Le visage de la jeune fille devint se ferma, il était si bouillonnant de colère que le jeune homme commença à avoir peur de sa propre sœur. Il ne l'avait jamais vu dans un tel état, c'était comme si ce n'était plus elle depuis quelques jours... Il ne la reconnaissait plus.
— Dégage, articula-t-elle avec un ton glaciale.
— Quoi ? fit Aymerick avec un air abasourdi.
— Je. Veux. Que. Tu. Dégage, répéta l'adolescente.
Voyant qu'il lui serait impossible d'avoir quelconque discussion avec elle, le jeune homme se leva, puis s'en alla.
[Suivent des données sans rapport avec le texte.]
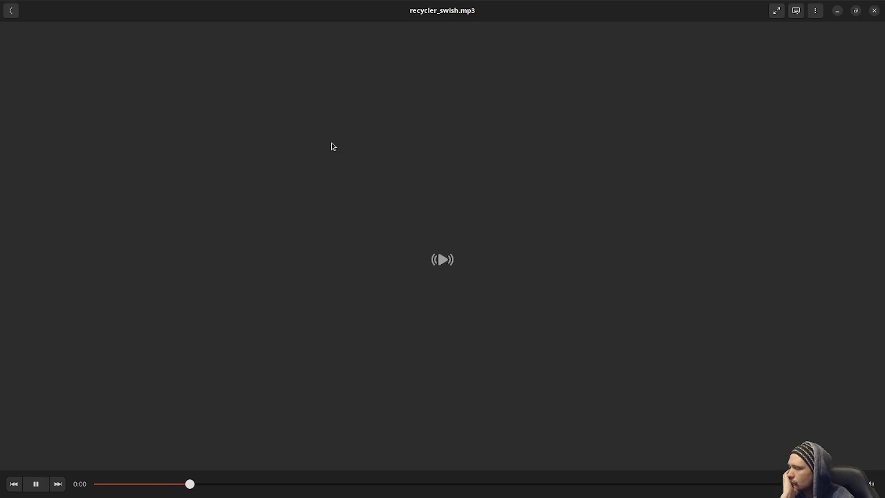
{"action": "left_click", "coordinate": [874, 11]}
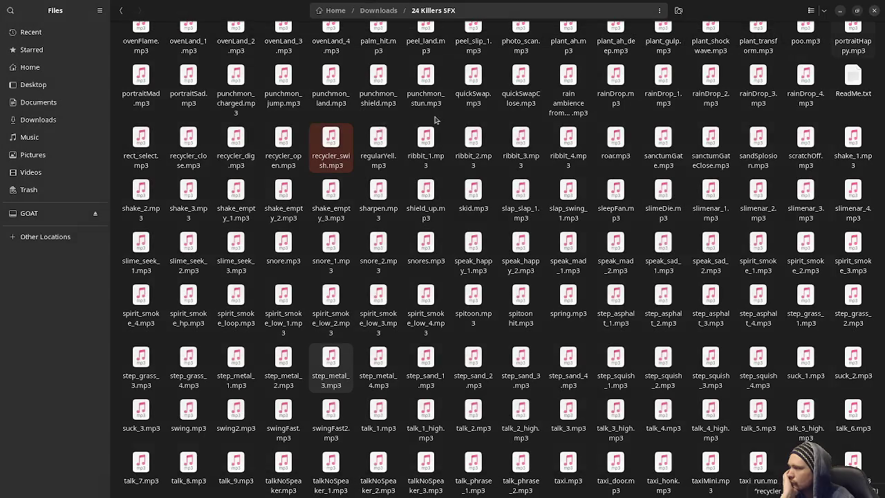
Copy recycler_close.mp3 from the sound pack and paste it into the project's assets folder
{"action": "left_click", "coordinate": [188, 157]}
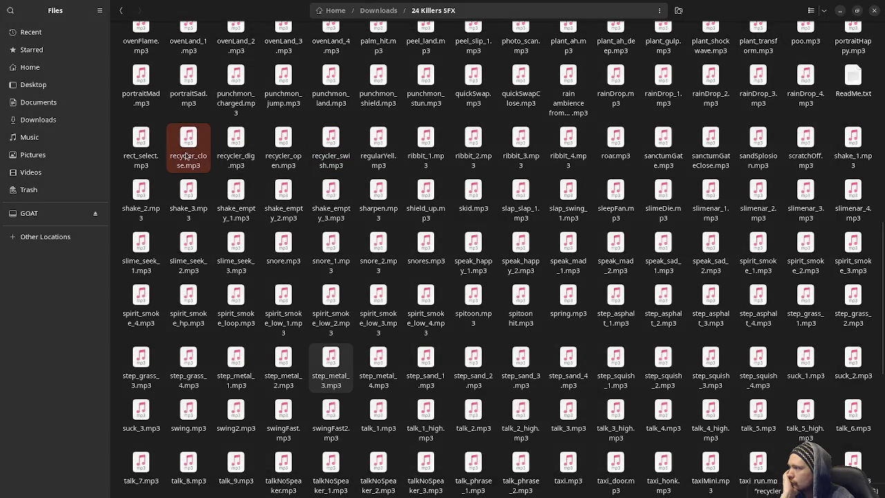
{"action": "right_click", "coordinate": [192, 155]}
{"action": "left_click", "coordinate": [218, 212]}
{"action": "left_click", "coordinate": [871, 7]}
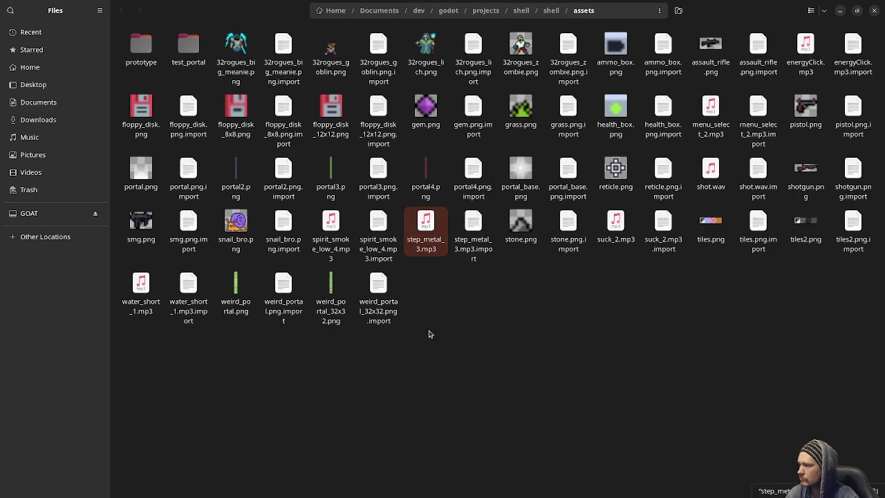
{"action": "left_click", "coordinate": [840, 10]}
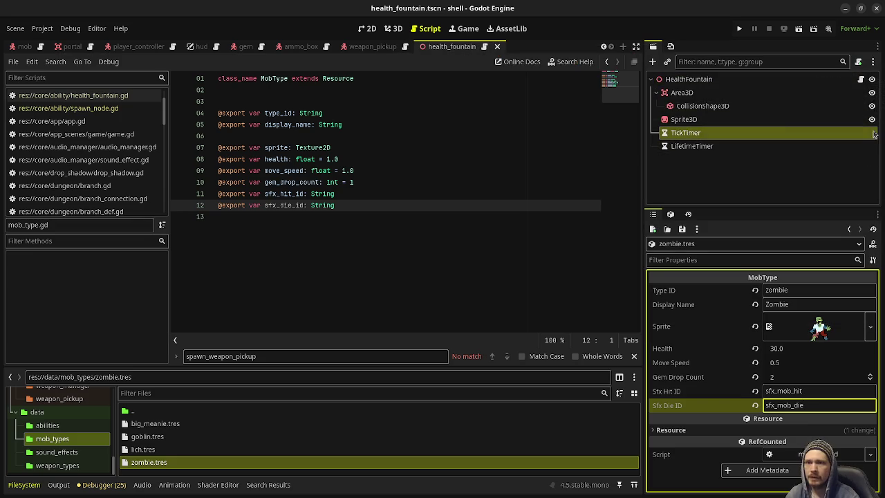
{"action": "key", "text": "alt+Tab"}
{"action": "right_click", "coordinate": [486, 308]}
Une fois qu'elle eut refermé et verrouillé la porte, Emilia se laissa glisser contre cette dernière. Elle était sous le choc de tout ce qui venait de se passer. Elle était complètement désemparée.
Alors, la mort revint dans ses pensées. Les idées noires n'arrêtaient de se bousculer dans sa tête, et elle dut se faire violence pour penser à autre chose. Alors, lorsque l'image du garçon qui lui avait sauvé la vie lui revint en tête, toutes ces pensées s'envolèrent afin de laisser place à la colère. La colère contre sa famille.
Mais alors que la jeune fille se releva pour ouvrir la fenêtre et prendre un peu d'air, son regard se posa sur le téléphone qui se trouvait sur sa table de chevet.
— Tout ça, c'est de ta faute ! s'exclama-t-elle à l'égard de l'objet.
Alors, dans un excès de colère, cette dernière s'empara de l'appareil numérique et le balança contre la fenêtre qui se brisa en mille morceaux.
Les gens et la technologie, c'était ce qui lui avait le plus pourri la vie.